WORK ORDER =>
Up to and including the line with "of prostate low-grade", output the records exactly as they appear.

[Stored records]
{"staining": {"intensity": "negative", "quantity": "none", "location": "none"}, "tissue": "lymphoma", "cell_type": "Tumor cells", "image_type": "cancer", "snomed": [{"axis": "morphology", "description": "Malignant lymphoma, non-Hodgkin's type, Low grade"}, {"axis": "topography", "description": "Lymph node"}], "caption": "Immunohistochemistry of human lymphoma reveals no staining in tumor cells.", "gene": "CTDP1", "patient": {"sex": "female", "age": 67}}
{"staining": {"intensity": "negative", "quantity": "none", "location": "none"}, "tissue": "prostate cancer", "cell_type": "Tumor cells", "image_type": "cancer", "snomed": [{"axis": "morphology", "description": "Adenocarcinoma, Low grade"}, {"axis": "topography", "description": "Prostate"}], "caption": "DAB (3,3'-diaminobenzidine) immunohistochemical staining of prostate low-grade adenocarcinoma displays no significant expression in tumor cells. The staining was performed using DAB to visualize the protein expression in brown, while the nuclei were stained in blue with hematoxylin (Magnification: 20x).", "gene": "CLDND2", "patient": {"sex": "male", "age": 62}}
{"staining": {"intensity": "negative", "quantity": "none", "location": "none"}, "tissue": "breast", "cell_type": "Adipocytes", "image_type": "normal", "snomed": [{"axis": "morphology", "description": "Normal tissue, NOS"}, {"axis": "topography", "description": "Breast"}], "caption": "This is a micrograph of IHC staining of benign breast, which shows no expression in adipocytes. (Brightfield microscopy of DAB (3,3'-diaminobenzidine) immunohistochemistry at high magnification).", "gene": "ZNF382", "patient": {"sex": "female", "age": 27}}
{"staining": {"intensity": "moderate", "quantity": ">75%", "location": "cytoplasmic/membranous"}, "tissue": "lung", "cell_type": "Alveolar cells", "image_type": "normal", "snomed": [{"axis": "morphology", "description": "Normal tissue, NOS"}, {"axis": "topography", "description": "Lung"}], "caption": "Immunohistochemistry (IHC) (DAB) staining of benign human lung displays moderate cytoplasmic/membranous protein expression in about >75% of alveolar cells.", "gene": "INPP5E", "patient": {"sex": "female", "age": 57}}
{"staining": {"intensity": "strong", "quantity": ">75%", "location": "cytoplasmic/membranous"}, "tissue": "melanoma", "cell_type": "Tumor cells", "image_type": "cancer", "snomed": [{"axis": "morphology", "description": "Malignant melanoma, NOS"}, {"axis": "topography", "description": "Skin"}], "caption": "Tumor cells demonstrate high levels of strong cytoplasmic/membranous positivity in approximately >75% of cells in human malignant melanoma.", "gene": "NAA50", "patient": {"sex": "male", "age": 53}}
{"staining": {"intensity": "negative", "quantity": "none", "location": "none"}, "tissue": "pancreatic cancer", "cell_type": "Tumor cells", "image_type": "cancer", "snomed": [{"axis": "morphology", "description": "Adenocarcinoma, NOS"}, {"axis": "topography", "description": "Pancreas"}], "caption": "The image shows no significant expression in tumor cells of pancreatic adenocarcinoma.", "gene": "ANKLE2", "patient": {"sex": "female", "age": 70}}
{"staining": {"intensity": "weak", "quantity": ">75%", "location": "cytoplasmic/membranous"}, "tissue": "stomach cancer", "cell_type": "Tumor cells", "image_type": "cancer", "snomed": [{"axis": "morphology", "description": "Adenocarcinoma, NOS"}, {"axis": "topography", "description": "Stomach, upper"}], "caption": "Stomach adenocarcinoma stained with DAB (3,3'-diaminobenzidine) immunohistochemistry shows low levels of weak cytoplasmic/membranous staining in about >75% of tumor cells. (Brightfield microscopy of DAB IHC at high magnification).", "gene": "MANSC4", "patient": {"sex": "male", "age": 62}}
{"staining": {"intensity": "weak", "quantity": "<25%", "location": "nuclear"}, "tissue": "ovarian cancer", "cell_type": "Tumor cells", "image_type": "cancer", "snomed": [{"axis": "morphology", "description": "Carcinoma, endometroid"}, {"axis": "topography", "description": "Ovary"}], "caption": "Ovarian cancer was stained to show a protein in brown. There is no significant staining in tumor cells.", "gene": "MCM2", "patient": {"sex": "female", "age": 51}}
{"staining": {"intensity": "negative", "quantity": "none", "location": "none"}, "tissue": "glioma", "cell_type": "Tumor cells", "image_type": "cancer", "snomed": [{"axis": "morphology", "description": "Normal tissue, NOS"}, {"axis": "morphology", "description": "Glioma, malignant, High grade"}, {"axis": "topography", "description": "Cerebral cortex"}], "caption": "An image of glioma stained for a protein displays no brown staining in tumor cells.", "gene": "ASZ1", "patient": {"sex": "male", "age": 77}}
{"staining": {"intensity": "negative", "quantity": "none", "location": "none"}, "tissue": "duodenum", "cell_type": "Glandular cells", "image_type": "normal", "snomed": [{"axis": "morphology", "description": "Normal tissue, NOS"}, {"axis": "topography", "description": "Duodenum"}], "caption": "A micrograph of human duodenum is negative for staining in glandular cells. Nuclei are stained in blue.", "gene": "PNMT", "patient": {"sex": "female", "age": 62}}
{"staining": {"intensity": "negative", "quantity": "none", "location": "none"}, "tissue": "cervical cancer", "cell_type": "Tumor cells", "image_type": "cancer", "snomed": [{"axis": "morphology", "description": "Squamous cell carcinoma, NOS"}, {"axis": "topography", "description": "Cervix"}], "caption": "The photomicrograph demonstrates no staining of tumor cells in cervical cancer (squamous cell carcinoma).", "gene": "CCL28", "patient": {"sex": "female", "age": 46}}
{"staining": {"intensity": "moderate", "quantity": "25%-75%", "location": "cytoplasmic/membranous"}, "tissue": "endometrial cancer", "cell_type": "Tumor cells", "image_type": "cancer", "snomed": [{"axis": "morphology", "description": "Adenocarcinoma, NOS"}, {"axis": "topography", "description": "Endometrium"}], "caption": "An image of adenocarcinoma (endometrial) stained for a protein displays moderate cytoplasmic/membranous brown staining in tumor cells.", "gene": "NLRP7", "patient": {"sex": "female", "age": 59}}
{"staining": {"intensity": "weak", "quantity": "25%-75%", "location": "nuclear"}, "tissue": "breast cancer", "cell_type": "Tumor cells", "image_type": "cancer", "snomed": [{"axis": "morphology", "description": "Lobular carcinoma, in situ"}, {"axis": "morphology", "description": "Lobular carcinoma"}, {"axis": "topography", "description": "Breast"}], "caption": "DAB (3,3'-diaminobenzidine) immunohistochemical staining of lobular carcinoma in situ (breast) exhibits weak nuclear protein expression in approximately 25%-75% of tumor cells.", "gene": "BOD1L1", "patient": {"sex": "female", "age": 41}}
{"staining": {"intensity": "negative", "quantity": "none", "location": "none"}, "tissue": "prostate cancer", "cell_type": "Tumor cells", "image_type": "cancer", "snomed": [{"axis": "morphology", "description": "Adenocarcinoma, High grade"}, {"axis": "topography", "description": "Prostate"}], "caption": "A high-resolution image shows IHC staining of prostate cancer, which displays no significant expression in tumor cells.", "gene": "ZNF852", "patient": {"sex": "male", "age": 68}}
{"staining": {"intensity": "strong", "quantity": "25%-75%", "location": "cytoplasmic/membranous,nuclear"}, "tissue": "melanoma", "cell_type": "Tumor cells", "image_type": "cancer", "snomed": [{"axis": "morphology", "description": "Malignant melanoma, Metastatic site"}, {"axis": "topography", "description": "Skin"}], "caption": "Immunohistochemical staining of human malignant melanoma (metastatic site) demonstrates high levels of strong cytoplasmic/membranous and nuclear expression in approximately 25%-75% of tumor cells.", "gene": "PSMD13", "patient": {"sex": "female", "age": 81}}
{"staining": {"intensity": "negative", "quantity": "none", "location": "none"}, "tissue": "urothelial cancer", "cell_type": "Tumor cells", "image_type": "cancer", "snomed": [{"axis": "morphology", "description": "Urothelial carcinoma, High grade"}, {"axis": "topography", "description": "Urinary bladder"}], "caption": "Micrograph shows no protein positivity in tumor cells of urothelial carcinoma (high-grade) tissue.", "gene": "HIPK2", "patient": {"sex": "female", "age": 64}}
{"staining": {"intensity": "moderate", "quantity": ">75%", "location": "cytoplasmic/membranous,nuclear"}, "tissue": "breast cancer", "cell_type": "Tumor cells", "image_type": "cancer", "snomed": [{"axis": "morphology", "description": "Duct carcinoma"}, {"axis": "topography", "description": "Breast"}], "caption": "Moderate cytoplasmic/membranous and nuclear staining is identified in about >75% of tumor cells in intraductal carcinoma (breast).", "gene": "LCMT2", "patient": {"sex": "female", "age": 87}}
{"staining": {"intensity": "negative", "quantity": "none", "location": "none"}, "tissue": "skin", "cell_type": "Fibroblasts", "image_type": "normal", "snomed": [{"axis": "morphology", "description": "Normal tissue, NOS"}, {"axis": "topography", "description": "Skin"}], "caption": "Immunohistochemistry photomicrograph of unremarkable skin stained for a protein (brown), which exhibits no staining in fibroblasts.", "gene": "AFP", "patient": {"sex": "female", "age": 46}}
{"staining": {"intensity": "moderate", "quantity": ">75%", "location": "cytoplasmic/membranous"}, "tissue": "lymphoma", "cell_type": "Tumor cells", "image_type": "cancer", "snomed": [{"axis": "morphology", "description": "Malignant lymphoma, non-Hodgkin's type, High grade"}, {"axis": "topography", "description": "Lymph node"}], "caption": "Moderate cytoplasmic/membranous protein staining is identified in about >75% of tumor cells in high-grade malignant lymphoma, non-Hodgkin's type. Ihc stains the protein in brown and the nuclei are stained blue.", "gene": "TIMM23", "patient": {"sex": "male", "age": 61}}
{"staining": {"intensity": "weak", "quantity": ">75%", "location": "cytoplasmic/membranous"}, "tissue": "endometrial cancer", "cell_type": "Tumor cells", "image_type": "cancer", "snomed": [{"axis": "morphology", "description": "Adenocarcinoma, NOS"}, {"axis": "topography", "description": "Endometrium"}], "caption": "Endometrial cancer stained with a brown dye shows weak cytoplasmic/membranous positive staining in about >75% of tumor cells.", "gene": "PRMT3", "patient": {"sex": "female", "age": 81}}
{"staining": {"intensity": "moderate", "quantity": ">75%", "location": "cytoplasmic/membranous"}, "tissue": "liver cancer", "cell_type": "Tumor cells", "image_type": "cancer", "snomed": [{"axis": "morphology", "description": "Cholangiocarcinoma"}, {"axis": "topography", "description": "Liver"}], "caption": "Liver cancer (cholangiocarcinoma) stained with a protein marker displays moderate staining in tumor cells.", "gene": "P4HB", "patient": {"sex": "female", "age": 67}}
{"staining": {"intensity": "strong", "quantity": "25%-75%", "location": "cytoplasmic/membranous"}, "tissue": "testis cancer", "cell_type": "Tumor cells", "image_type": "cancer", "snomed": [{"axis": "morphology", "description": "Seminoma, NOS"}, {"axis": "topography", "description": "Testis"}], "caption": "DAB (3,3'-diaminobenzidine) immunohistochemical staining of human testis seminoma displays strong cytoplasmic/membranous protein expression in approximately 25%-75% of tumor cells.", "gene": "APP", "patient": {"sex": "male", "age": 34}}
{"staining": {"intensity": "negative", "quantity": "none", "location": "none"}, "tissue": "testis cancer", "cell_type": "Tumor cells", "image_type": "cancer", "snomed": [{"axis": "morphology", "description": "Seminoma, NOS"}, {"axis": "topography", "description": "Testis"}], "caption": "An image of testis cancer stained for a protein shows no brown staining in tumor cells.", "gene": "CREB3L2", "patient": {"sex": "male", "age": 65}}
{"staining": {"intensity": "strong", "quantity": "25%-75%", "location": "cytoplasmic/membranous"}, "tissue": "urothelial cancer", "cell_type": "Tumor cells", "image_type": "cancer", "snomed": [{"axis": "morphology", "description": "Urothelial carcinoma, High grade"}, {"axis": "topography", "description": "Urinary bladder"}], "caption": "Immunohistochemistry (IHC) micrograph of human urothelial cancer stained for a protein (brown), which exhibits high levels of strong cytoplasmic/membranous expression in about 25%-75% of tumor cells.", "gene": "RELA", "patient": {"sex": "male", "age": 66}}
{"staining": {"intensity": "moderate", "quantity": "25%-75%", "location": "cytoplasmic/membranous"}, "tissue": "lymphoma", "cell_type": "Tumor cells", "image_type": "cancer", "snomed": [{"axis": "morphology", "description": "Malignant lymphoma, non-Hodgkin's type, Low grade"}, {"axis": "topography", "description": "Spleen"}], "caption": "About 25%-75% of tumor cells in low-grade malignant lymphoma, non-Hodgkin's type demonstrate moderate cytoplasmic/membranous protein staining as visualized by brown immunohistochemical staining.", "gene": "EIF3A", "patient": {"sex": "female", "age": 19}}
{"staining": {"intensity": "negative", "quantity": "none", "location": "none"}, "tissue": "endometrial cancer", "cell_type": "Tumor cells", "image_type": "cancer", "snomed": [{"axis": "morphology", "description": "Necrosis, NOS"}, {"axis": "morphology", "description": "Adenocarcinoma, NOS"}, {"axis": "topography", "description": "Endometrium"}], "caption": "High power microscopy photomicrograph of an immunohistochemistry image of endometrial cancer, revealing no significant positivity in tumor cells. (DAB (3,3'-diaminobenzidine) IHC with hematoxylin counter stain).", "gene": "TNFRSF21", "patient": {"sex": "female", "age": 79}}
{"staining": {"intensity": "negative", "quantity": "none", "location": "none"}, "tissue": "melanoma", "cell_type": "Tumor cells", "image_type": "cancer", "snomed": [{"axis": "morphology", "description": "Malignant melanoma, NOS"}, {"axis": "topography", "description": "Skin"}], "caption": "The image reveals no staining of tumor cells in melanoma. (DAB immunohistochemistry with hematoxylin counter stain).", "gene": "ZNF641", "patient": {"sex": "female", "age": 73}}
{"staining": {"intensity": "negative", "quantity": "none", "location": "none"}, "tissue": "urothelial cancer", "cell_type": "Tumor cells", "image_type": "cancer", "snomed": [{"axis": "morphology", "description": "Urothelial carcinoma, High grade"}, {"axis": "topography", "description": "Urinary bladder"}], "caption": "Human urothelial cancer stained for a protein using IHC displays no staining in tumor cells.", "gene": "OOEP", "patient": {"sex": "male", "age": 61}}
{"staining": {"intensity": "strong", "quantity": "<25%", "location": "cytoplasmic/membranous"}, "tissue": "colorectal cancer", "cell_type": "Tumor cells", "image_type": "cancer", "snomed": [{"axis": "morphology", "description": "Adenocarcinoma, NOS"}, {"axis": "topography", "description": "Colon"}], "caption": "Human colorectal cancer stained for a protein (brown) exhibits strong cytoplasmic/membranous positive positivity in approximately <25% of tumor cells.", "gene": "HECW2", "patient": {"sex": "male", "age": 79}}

RESPONSE BELOW =>
{"staining": {"intensity": "negative", "quantity": "none", "location": "none"}, "tissue": "lymphoma", "cell_type": "Tumor cells", "image_type": "cancer", "snomed": [{"axis": "morphology", "description": "Malignant lymphoma, non-Hodgkin's type, Low grade"}, {"axis": "topography", "description": "Lymph node"}], "caption": "Immunohistochemistry of human lymphoma reveals no staining in tumor cells.", "gene": "CTDP1", "patient": {"sex": "female", "age": 67}}
{"staining": {"intensity": "negative", "quantity": "none", "location": "none"}, "tissue": "prostate cancer", "cell_type": "Tumor cells", "image_type": "cancer", "snomed": [{"axis": "morphology", "description": "Adenocarcinoma, Low grade"}, {"axis": "topography", "description": "Prostate"}], "caption": "DAB (3,3'-diaminobenzidine) immunohistochemical staining of prostate low-grade adenocarcinoma displays no significant expression in tumor cells. The staining was performed using DAB to visualize the protein expression in brown, while the nuclei were stained in blue with hematoxylin (Magnification: 20x).", "gene": "CLDND2", "patient": {"sex": "male", "age": 62}}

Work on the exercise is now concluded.